Managers weigh monitoring limits on worker e-mail

By JENNIFER COMES ROY
KNIGHT-RIDDER NEWSPAPERS

WICHITA, Kan.- Now that electronic mail has usurped written memos as the primary means of communication in many offices, its misuse should come as no surprise. Workers can use e-mail to gossip, to complain, to pester - in short, to do all sorts of things that have little to do with actual work.

What comes as a surprise to many of those workers, however, is that their messages are not as private as they think.

"You're sending something out on a broadcast wire," said Rick Watkins, senior director of employee services at Pizza Hut's corporate headquarters in Wichita. "It's very much like a telephone, and there are people on there who can monitor it. It's a tool, and it can be abused, just like long-distance telephone calls."

Though computer systems managers at many local large companies say they have neither the desire nor the resources to police every message, on occasion, they have to monitor some of them. The tough part, they say, is determining where to draw the line.

"Our people have the right to preserve their privacy, but the company has the right to inspect, record copies or remove information if there is a basis for looking at that mail," said Michael Leck, an area manager for Southwestern Bell Telephone.

But, he said, it would be heavy-handed for the company to reprimand every employee who sends the boss a "Happy Birthday" message or sets up lunch with a colleague. There is no one who screens the company' s e-mail on a regular basis, Leck said.

"We would expect that people would be using e-mail primarily for business purposes, but personal communications that are incidental to the business use are not prohibited," he said.

When e-mail started to become commonplace, companies found themselves dealing with a number of new issues, ranging from the privacy of employees to the acceptable use of company business machines to the need to protect sensitive company information.

Generally, the only people given auditing access to a company's e-mail are systems managers. What most often forces them to audit an employee's e-mail, they say, is the possibility of criminal activity or industrial espionage.

"Very often within the e-mail, there's proprietary data, pricing data, competitive, sensitive data," said Bob Carman, telecommunications specialist at Boeing Computer Services in Wichita. "So if a court case came down on an e-mail message that one employee sent to another, all messages could subpoenaed."

"Boeing's position is that the company owns the computer hardware, the computer network and the data produced on it," Carman said, "so personal use is discouraged. Virtually all large companies have that policy," he said.

Other systems managers say they, too, ask employees not to use e-mail for personal reasons. But they acknowledged that some personal use continues anyway.

The problems with messages multiply when the company has access to outside on-line services, such as the Internet. Exchanging e-mail on bulletin boards, for example, has systems managers worried because the messages are more difficult to monitor.
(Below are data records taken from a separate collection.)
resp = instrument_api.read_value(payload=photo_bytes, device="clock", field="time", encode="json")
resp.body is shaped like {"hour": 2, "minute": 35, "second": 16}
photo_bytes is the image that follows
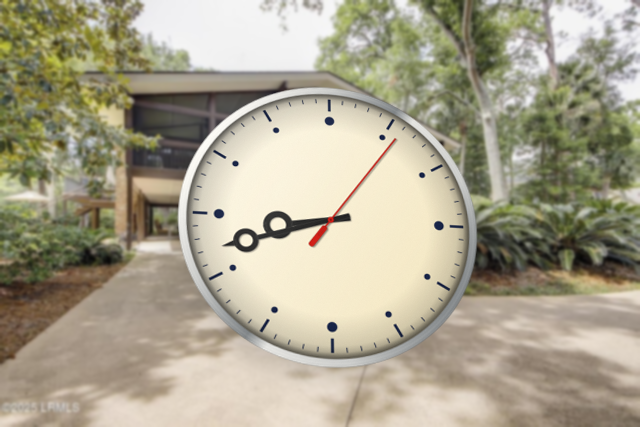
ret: {"hour": 8, "minute": 42, "second": 6}
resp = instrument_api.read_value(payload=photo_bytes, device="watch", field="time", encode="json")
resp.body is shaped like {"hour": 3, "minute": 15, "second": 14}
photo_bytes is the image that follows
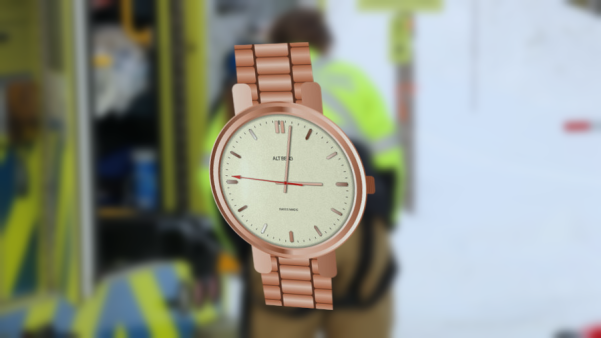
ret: {"hour": 3, "minute": 1, "second": 46}
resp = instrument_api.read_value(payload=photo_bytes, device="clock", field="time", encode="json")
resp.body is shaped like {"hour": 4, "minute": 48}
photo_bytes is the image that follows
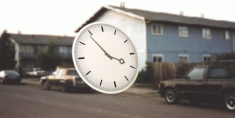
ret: {"hour": 3, "minute": 54}
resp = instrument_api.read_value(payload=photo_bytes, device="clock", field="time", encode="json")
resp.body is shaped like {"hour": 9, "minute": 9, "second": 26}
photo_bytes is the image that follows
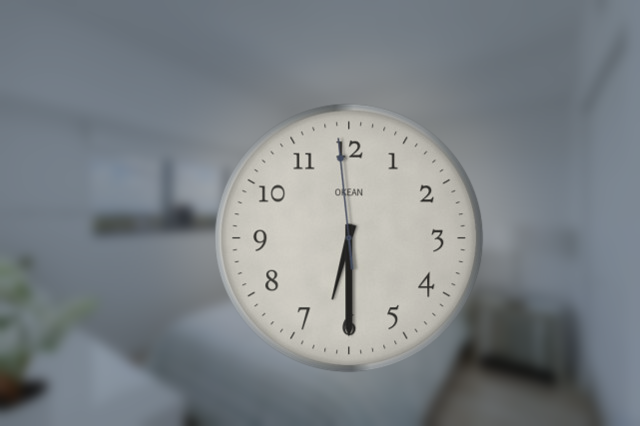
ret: {"hour": 6, "minute": 29, "second": 59}
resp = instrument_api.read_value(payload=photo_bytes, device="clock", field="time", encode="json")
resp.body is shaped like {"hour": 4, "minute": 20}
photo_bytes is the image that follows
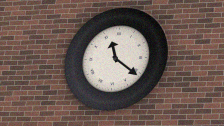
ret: {"hour": 11, "minute": 21}
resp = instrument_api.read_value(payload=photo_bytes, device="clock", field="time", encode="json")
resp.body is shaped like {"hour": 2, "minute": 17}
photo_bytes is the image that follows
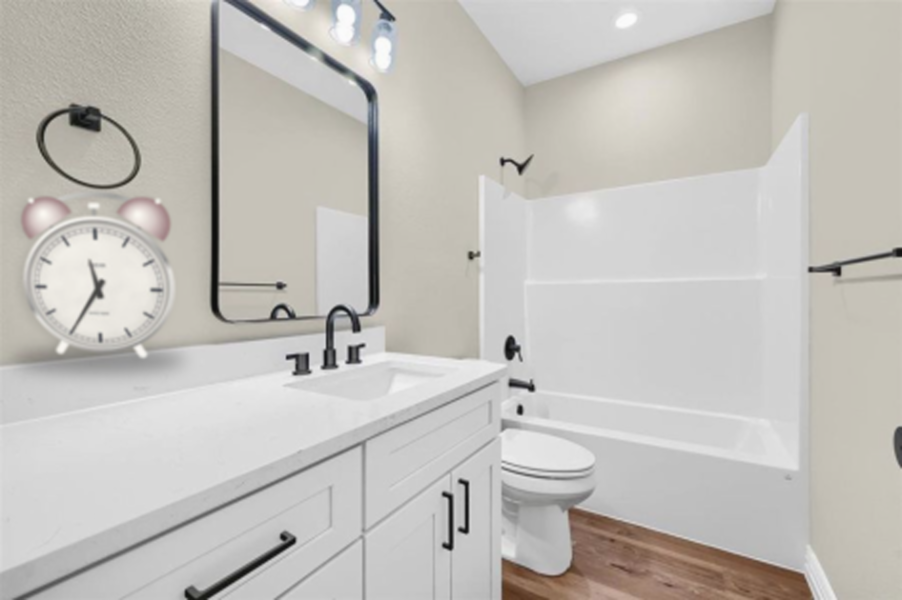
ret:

At Boeing, "We do use the Internet and send e-mail messages between companies," Carman said, but anyone who sends e-mail or receives it through the Internet uses a Boeing address.

"We would have a concern if an employee was to post a note on a bulletin board on the Internet that was political or religious in nature," he said. ''When the employee posts the note, it will be marked Boeing, even though it's a personal message. The Boeing Co. doesn't want to have its label on a bulletin board that doesn't necessarily represent its positions."